Kobayashi K, Healey R M, Sah R L, Clark J J, Tu B P, Goomer R S, Akeson W H, Moriya H, Amiel D
Department of Orthopaedics, University of California-San Diego, La Jolla, California 92093-0630, USA.
Tissue Eng. 2000 Feb;6(1):29-38. doi: 10.1089/107632700320865.
A novel method of quantitating cell migration has been proposed for the potential utilization of tissue engineered scaffolds. Applying Alt's conservation law to describe the motion of first passage ACL and MCL cells, we have developed a quantitative method to assess innate differences in the motility of cells from these two ligamentous tissues. In this study, first passage ACL and MCL cells were cultured from four mature New Zealand white rabbits. One side of the cell monolayer was scraped completely away to create a wound model. The cell moved into the cell-free area, and cell density profiles were analyzed at 6 h and 12 h. Values of the random motility coefficient (mu) were then estimated by curve fitting the 6 h and 12 h data to a mathematical model, derived from the conservation law of cell flux. During 6 h of incubation in medium supplemented with 1% FBS, MCL cells (mu(MCL) = 4.63 +/- 0.65 X 10(-6) mm(2)/sec) were significantly (p < 0.05) more mobile than ACL cells (mu(ACL) = 2.51 +/- 0.31 X 10(-6) mm(2)/sec). At 12 h, the MCL cells also appeared to move faster (mu(ACL) = 4.39 +/- 0.63 X 10(-6) mm(2)/sec, mu(MCL) = 6.59 +/- 1.47 X 10(-6) mm(2)/sec), but the difference was not statistically significant (p = 0.18). Exposure of the cells to growth factors PDGF-BB or bFGF for 6 h had no significant effect on the migration of the ACL and MCL cells.
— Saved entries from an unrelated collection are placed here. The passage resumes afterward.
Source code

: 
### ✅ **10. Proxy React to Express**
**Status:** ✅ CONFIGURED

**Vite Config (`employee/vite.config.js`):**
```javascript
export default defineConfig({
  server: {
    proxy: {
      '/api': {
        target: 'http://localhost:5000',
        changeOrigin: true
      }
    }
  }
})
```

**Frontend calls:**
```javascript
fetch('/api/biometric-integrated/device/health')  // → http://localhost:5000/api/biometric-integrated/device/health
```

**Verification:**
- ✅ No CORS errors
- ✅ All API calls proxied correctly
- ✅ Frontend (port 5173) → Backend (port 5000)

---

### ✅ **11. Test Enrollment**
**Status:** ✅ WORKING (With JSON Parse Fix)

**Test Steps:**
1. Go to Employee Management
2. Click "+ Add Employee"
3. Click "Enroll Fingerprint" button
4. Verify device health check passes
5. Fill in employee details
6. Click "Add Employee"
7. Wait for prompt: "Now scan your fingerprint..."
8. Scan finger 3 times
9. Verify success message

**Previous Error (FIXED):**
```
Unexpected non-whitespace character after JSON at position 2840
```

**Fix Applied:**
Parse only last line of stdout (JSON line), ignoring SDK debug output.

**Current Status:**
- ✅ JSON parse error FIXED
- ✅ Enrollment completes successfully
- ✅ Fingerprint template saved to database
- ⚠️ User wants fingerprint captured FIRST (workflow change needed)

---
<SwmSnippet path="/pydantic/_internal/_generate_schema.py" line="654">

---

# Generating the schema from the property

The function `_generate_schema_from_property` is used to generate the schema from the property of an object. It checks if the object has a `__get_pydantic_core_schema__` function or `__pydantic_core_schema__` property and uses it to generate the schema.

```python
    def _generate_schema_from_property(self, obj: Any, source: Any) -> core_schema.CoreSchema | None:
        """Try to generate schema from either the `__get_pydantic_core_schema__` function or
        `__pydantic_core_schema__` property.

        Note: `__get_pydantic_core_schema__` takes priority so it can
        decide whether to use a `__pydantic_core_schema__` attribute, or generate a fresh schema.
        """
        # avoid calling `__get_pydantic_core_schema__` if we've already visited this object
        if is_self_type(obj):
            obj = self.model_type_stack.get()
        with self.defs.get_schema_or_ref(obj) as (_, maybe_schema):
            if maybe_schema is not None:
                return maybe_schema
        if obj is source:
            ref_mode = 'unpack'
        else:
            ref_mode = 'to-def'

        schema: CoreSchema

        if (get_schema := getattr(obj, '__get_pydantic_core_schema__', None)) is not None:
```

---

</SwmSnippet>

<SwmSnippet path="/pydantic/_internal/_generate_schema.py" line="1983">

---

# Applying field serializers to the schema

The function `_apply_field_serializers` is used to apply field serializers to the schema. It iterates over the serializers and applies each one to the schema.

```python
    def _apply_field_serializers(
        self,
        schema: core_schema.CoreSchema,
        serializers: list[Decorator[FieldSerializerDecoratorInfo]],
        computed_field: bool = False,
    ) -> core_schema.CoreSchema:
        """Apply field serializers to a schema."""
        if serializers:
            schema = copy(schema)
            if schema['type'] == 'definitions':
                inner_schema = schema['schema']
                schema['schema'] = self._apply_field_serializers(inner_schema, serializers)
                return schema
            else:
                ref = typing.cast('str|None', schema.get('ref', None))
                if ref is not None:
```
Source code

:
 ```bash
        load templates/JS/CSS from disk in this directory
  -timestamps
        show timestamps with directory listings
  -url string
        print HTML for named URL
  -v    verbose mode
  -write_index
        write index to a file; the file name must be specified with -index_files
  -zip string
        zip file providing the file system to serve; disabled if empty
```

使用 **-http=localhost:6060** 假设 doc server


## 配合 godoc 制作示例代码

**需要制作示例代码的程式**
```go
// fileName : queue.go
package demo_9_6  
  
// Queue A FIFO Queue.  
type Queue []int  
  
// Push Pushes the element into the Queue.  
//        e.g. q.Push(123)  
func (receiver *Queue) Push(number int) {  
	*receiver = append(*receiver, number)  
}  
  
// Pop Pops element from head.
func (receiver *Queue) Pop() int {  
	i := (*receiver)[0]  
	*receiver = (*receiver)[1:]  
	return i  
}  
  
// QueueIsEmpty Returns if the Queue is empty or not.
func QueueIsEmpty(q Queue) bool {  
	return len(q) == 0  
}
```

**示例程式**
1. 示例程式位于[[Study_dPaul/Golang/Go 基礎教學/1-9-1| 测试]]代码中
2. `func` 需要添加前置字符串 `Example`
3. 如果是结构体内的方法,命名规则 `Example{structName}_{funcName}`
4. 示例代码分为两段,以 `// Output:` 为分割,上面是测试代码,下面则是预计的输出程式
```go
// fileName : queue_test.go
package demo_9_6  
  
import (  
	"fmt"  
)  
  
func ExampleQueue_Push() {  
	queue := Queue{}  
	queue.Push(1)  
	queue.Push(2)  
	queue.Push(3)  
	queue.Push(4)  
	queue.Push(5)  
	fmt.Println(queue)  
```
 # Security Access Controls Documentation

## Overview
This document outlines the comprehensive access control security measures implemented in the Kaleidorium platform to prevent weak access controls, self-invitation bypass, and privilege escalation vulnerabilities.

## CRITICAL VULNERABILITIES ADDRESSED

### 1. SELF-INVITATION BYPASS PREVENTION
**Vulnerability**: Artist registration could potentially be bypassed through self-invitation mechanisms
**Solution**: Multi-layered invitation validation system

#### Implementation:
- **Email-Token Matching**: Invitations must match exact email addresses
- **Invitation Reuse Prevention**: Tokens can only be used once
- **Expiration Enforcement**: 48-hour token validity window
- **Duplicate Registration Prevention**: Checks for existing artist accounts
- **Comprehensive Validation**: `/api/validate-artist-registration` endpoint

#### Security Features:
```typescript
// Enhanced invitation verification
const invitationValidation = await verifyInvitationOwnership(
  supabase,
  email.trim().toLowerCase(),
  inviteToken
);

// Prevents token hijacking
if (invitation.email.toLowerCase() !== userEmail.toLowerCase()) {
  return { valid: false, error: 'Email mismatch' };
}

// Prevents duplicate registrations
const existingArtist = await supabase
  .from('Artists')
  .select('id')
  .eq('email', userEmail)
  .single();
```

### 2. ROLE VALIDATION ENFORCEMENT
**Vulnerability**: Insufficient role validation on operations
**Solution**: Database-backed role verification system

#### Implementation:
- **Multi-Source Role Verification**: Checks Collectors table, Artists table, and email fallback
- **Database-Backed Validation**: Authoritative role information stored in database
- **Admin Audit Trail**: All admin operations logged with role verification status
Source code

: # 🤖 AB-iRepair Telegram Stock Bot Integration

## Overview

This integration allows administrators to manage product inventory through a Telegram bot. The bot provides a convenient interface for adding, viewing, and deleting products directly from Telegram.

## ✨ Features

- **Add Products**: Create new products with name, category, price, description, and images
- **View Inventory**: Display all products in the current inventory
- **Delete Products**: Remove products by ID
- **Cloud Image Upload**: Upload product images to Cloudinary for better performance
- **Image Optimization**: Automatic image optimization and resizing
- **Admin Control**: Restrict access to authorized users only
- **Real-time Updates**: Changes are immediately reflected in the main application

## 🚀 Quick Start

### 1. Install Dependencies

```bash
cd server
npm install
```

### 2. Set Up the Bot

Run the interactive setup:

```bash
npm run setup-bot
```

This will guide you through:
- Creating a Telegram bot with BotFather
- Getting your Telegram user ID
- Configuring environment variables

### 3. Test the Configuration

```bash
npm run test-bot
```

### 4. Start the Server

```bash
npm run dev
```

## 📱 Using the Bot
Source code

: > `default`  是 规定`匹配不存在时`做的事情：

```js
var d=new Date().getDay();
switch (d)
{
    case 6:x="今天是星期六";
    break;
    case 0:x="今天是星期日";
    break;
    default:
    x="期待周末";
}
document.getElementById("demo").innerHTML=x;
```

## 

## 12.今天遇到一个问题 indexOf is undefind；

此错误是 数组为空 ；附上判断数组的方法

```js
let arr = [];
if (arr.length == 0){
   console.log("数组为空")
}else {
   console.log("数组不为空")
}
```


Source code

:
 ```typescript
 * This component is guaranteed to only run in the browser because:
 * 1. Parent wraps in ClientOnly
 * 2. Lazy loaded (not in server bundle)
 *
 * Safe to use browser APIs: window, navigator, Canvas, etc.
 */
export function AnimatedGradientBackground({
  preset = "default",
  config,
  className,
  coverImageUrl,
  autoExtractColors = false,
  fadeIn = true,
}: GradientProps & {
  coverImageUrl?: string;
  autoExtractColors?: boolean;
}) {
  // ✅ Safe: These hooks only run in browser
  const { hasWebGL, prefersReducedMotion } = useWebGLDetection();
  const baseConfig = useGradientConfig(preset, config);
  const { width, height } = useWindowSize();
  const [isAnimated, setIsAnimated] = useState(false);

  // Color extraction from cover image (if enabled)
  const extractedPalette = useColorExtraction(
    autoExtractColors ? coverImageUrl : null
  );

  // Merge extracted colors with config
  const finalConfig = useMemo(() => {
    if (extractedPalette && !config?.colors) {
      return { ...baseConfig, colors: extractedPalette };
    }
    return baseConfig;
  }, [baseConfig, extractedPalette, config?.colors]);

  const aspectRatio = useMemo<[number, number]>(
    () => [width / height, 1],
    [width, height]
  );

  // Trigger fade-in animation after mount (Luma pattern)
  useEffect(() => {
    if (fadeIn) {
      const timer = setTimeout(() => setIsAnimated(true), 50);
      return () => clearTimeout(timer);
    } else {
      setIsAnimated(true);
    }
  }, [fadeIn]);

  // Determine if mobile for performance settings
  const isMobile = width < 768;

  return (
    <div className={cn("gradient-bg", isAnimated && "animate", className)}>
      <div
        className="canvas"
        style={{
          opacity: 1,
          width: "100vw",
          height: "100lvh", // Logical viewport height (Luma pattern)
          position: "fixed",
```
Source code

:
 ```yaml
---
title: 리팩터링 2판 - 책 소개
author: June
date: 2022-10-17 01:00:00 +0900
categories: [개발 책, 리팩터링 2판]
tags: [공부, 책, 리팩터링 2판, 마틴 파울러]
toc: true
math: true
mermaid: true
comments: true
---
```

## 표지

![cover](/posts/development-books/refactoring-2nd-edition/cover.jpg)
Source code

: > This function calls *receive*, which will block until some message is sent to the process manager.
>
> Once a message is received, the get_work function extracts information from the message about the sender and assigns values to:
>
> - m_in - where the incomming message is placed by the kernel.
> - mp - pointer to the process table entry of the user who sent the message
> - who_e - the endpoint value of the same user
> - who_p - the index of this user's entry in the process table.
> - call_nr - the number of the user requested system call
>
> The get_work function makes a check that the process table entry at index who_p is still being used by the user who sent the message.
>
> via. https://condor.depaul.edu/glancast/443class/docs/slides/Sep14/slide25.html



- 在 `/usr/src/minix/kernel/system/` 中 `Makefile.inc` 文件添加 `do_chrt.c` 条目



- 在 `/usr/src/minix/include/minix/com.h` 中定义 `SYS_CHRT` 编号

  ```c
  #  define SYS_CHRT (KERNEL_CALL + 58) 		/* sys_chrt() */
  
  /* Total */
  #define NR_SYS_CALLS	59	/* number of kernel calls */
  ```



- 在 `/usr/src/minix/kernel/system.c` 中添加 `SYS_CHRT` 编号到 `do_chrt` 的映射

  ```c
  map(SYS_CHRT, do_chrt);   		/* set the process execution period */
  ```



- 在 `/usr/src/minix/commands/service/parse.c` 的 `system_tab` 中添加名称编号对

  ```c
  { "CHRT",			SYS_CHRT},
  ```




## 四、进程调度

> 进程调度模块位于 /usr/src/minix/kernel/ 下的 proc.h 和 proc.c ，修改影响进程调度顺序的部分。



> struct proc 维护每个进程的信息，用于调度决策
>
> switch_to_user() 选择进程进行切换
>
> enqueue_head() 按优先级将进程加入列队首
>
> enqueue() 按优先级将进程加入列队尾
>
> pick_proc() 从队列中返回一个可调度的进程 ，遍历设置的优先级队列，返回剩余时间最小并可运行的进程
However, exposure of the ACL cells (p < 0.05) and the MCL cells (p = 0.19) to 1 ng/mL of PDGFBB for 12 h enhanced their migration. Incubation with a high concentration (100 ng/mL) of PDGF-BB or bFGF at concentrations tested (1 or 100 ng/mL) for 12 h, produced little or no migratory stimulation on these ligament cells. Our findings support the previous qualitative observations made by numerous investigators. The novel methodology developed in this study may provide a basis for tissue engineering, and the results may be applied to tissue reconstruction techniques of the knee ligaments.
为了实现组织工程支架的潜在应用,人们提出了一种定量细胞迁移的新方法。应用阿尔特守恒定律来描述初代前交叉韧带(ACL)和内侧副韧带(MCL)细胞的运动,我们开发了一种定量方法,以评估来自这两种韧带组织的细胞在运动性方面的固有差异。在本研究中,从四只成年新西兰白兔身上培养初代ACL和MCL细胞。将细胞单层的一侧完全刮去以创建一个伤口模型。细胞迁移到无细胞区域,并在6小时和12小时时分析细胞密度分布。然后通过将6小时和12小时的数据拟合到一个基于细胞通量守恒定律推导出来的数学模型,来估计随机运动系数(μ)的值。在补充有1%胎牛血清(FBS)的培养基中孵育6小时期间,MCL细胞(μ(MCL)= 4.63±0.65×10⁻⁶ 平方毫米/秒)的运动性显著高于ACL细胞(μ(ACL)= 2.51±0.31×10⁻⁶ 平方毫米/秒)(p < 0.05)。在12小时时,MCL细胞似乎也移动得更快(μ(ACL)= 4.39±0.63×10⁻⁶ 平方毫米/秒,μ(MCL)= 6.59±1.47×10⁻⁶ 平方毫米/秒),但差异无统计学意义(p = 0.18)。将细胞暴露于生长因子血小板衍生生长因子-BB(PDGF-BB)或碱性成纤维细胞生长因子(bFGF)6小时,对ACL和MCL细胞的迁移没有显著影响。然而,将ACL细胞(p < 0.05)和MCL细胞(p = 0.19)暴露于1纳克/毫升的PDGF-BB 12小时可增强它们的迁移。在测试的浓度(1或100纳克/毫升)下,用高浓度(100纳克/毫升)的PDGF-BB或bFGF孵育12小时,对这些韧带细胞几乎没有或没有产生迁移刺激。我们的研究结果支持了众多研究者之前所做的定性观察。本研究中开发的新方法可能为组织工程提供基础,且研究结果可能应用于膝关节韧带的组织重建技术。